Assignment: Copy the entire listing, down to the final line, exactly.

Available data Start Marker

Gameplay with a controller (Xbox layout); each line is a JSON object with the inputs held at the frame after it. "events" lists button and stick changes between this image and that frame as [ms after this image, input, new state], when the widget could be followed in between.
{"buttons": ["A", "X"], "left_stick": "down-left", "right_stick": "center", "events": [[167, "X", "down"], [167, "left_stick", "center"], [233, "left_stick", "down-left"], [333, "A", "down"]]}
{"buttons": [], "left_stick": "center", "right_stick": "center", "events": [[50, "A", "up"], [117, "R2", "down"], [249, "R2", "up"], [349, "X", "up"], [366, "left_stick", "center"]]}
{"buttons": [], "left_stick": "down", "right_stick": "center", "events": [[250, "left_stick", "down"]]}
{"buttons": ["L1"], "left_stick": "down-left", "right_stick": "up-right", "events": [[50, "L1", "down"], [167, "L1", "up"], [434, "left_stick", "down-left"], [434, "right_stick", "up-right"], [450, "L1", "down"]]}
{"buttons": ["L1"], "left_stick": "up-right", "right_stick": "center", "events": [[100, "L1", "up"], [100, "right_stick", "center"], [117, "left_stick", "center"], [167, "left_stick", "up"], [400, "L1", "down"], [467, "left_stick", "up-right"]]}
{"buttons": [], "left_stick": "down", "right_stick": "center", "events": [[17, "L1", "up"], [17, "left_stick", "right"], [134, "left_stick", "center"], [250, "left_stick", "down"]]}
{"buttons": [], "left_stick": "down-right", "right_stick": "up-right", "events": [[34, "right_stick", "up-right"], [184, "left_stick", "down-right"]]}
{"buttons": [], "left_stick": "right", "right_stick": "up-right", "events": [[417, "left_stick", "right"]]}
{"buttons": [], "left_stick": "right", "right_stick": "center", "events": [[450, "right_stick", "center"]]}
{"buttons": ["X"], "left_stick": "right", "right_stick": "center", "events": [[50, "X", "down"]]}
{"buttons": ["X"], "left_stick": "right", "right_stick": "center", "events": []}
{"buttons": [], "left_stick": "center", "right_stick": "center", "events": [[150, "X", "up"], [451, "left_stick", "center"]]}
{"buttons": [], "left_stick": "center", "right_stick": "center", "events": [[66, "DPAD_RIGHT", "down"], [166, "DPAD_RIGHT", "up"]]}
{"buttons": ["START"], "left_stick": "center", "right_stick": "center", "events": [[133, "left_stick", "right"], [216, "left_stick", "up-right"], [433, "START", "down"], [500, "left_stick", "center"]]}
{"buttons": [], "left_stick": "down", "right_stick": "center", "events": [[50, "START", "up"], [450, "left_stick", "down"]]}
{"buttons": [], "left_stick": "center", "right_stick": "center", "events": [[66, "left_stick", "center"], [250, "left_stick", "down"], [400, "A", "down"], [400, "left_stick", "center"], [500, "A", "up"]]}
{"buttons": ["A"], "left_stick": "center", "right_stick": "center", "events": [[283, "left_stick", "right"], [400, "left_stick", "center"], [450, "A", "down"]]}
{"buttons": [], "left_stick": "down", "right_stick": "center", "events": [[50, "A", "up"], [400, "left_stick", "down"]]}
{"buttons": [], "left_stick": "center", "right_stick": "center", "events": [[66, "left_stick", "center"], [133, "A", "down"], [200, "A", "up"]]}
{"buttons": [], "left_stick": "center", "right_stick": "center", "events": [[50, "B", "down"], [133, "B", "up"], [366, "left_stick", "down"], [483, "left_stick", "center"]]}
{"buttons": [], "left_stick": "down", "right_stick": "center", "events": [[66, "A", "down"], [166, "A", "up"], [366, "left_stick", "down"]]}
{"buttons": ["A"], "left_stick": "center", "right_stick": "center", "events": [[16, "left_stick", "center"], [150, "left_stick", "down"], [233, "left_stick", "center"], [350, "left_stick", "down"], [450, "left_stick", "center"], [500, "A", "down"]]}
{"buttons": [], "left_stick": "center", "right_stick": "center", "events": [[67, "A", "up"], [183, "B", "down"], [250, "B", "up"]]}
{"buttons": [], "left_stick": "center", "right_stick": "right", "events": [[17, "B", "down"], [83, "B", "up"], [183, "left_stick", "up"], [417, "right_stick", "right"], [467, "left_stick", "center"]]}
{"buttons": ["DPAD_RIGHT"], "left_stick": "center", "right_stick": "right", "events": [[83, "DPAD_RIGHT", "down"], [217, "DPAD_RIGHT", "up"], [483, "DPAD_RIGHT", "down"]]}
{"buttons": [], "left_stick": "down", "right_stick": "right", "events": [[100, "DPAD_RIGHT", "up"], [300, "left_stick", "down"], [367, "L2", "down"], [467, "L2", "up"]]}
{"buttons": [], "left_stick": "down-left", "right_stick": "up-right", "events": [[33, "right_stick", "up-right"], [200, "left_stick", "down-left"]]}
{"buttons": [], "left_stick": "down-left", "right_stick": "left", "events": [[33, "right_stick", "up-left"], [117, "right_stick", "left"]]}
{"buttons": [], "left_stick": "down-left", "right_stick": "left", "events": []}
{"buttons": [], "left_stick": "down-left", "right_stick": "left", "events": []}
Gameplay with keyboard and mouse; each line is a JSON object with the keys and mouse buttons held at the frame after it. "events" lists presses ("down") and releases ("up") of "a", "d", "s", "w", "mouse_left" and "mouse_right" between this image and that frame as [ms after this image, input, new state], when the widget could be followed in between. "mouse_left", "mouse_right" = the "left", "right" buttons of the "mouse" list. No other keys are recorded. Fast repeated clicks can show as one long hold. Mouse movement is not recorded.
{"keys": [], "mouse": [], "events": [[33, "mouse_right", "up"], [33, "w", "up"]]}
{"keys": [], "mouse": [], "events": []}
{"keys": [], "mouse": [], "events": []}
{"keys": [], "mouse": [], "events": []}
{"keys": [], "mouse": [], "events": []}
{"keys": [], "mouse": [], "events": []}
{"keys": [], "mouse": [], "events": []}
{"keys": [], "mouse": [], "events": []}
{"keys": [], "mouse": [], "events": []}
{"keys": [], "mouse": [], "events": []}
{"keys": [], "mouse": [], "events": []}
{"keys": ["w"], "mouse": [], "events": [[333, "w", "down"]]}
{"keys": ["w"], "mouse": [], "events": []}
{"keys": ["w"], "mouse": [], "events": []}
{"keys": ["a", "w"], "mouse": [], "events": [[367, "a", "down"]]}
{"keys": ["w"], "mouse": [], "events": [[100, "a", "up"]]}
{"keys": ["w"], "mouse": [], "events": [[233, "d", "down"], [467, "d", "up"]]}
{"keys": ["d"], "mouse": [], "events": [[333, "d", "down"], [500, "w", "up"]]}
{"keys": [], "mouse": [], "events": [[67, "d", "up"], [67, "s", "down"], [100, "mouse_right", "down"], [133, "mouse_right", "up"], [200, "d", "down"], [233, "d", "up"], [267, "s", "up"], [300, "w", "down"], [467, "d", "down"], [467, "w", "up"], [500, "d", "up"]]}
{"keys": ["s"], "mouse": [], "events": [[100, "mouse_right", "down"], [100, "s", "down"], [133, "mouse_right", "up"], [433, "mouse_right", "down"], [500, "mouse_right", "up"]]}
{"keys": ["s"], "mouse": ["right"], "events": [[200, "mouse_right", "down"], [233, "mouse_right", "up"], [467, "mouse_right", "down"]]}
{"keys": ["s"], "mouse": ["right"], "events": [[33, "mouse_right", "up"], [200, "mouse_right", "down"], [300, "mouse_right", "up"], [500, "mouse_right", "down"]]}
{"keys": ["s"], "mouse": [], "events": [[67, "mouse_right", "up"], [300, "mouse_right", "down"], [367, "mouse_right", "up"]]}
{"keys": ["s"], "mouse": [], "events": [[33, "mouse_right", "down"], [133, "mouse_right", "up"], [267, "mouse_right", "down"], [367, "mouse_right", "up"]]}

Available data End Marker

Written solution:
Gameplay with a controller (Xbox layout); each line is a JSON object with the inputs held at the frame after it. "events" lists button and stick changes between this image and that frame as [ms after this image, input, new state], when the widget could be followed in between.
{"buttons": ["A", "X"], "left_stick": "down-left", "right_stick": "center", "events": [[167, "X", "down"], [167, "left_stick", "center"], [233, "left_stick", "down-left"], [333, "A", "down"]]}
{"buttons": [], "left_stick": "center", "right_stick": "center", "events": [[50, "A", "up"], [117, "R2", "down"], [249, "R2", "up"], [349, "X", "up"], [366, "left_stick", "center"]]}
{"buttons": [], "left_stick": "down", "right_stick": "center", "events": [[250, "left_stick", "down"]]}
{"buttons": ["L1"], "left_stick": "down-left", "right_stick": "up-right", "events": [[50, "L1", "down"], [167, "L1", "up"], [434, "left_stick", "down-left"], [434, "right_stick", "up-right"], [450, "L1", "down"]]}
{"buttons": ["L1"], "left_stick": "up-right", "right_stick": "center", "events": [[100, "L1", "up"], [100, "right_stick", "center"], [117, "left_stick", "center"], [167, "left_stick", "up"], [400, "L1", "down"], [467, "left_stick", "up-right"]]}
{"buttons": [], "left_stick": "down", "right_stick": "center", "events": [[17, "L1", "up"], [17, "left_stick", "right"], [134, "left_stick", "center"], [250, "left_stick", "down"]]}
{"buttons": [], "left_stick": "down-right", "right_stick": "up-right", "events": [[34, "right_stick", "up-right"], [184, "left_stick", "down-right"]]}
{"buttons": [], "left_stick": "right", "right_stick": "up-right", "events": [[417, "left_stick", "right"]]}
{"buttons": [], "left_stick": "right", "right_stick": "center", "events": [[450, "right_stick", "center"]]}
{"buttons": ["X"], "left_stick": "right", "right_stick": "center", "events": [[50, "X", "down"]]}
{"buttons": ["X"], "left_stick": "right", "right_stick": "center", "events": []}
{"buttons": [], "left_stick": "center", "right_stick": "center", "events": [[150, "X", "up"], [451, "left_stick", "center"]]}
{"buttons": [], "left_stick": "center", "right_stick": "center", "events": [[66, "DPAD_RIGHT", "down"], [166, "DPAD_RIGHT", "up"]]}
{"buttons": ["START"], "left_stick": "center", "right_stick": "center", "events": [[133, "left_stick", "right"], [216, "left_stick", "up-right"], [433, "START", "down"], [500, "left_stick", "center"]]}
{"buttons": [], "left_stick": "down", "right_stick": "center", "events": [[50, "START", "up"], [450, "left_stick", "down"]]}
{"buttons": [], "left_stick": "center", "right_stick": "center", "events": [[66, "left_stick", "center"], [250, "left_stick", "down"], [400, "A", "down"], [400, "left_stick", "center"], [500, "A", "up"]]}
{"buttons": ["A"], "left_stick": "center", "right_stick": "center", "events": [[283, "left_stick", "right"], [400, "left_stick", "center"], [450, "A", "down"]]}
{"buttons": [], "left_stick": "down", "right_stick": "center", "events": [[50, "A", "up"], [400, "left_stick", "down"]]}
{"buttons": [], "left_stick": "center", "right_stick": "center", "events": [[66, "left_stick", "center"], [133, "A", "down"], [200, "A", "up"]]}
{"buttons": [], "left_stick": "center", "right_stick": "center", "events": [[50, "B", "down"], [133, "B", "up"], [366, "left_stick", "down"], [483, "left_stick", "center"]]}
{"buttons": [], "left_stick": "down", "right_stick": "center", "events": [[66, "A", "down"], [166, "A", "up"], [366, "left_stick", "down"]]}
{"buttons": ["A"], "left_stick": "center", "right_stick": "center", "events": [[16, "left_stick", "center"], [150, "left_stick", "down"], [233, "left_stick", "center"], [350, "left_stick", "down"], [450, "left_stick", "center"], [500, "A", "down"]]}
{"buttons": [], "left_stick": "center", "right_stick": "center", "events": [[67, "A", "up"], [183, "B", "down"], [250, "B", "up"]]}
{"buttons": [], "left_stick": "center", "right_stick": "right", "events": [[17, "B", "down"], [83, "B", "up"], [183, "left_stick", "up"], [417, "right_stick", "right"], [467, "left_stick", "center"]]}
{"buttons": ["DPAD_RIGHT"], "left_stick": "center", "right_stick": "right", "events": [[83, "DPAD_RIGHT", "down"], [217, "DPAD_RIGHT", "up"], [483, "DPAD_RIGHT", "down"]]}
{"buttons": [], "left_stick": "down", "right_stick": "right", "events": [[100, "DPAD_RIGHT", "up"], [300, "left_stick", "down"], [367, "L2", "down"], [467, "L2", "up"]]}
{"buttons": [], "left_stick": "down-left", "right_stick": "up-right", "events": [[33, "right_stick", "up-right"], [200, "left_stick", "down-left"]]}
{"buttons": [], "left_stick": "down-left", "right_stick": "left", "events": [[33, "right_stick", "up-left"], [117, "right_stick", "left"]]}
{"buttons": [], "left_stick": "down-left", "right_stick": "left", "events": []}
{"buttons": [], "left_stick": "down-left", "right_stick": "left", "events": []}
Gameplay with keyboard and mouse; each line is a JSON object with the keys and mouse buttons held at the frame after it. "events" lists presses ("down") and releases ("up") of "a", "d", "s", "w", "mouse_left" and "mouse_right" between this image and that frame as [ms after this image, input, new state], when the widget could be followed in between. "mouse_left", "mouse_right" = the "left", "right" buttons of the "mouse" list. No other keys are recorded. Fast repeated clicks can show as one long hold. Mouse movement is not recorded.
{"keys": [], "mouse": [], "events": [[33, "mouse_right", "up"], [33, "w", "up"]]}
{"keys": [], "mouse": [], "events": []}
{"keys": [], "mouse": [], "events": []}
{"keys": [], "mouse": [], "events": []}
{"keys": [], "mouse": [], "events": []}
{"keys": [], "mouse": [], "events": []}
{"keys": [], "mouse": [], "events": []}
{"keys": [], "mouse": [], "events": []}
{"keys": [], "mouse": [], "events": []}
{"keys": [], "mouse": [], "events": []}
{"keys": [], "mouse": [], "events": []}
{"keys": ["w"], "mouse": [], "events": [[333, "w", "down"]]}
{"keys": ["w"], "mouse": [], "events": []}
{"keys": ["w"], "mouse": [], "events": []}
{"keys": ["a", "w"], "mouse": [], "events": [[367, "a", "down"]]}
{"keys": ["w"], "mouse": [], "events": [[100, "a", "up"]]}
{"keys": ["w"], "mouse": [], "events": [[233, "d", "down"], [467, "d", "up"]]}
{"keys": ["d"], "mouse": [], "events": [[333, "d", "down"], [500, "w", "up"]]}
{"keys": [], "mouse": [], "events": [[67, "d", "up"], [67, "s", "down"], [100, "mouse_right", "down"], [133, "mouse_right", "up"], [200, "d", "down"], [233, "d", "up"], [267, "s", "up"], [300, "w", "down"], [467, "d", "down"], [467, "w", "up"], [500, "d", "up"]]}
{"keys": ["s"], "mouse": [], "events": [[100, "mouse_right", "down"], [100, "s", "down"], [133, "mouse_right", "up"], [433, "mouse_right", "down"], [500, "mouse_right", "up"]]}
{"keys": ["s"], "mouse": ["right"], "events": [[200, "mouse_right", "down"], [233, "mouse_right", "up"], [467, "mouse_right", "down"]]}
{"keys": ["s"], "mouse": ["right"], "events": [[33, "mouse_right", "up"], [200, "mouse_right", "down"], [300, "mouse_right", "up"], [500, "mouse_right", "down"]]}
{"keys": ["s"], "mouse": [], "events": [[67, "mouse_right", "up"], [300, "mouse_right", "down"], [367, "mouse_right", "up"]]}
{"keys": ["s"], "mouse": [], "events": [[33, "mouse_right", "down"], [133, "mouse_right", "up"], [267, "mouse_right", "down"], [367, "mouse_right", "up"]]}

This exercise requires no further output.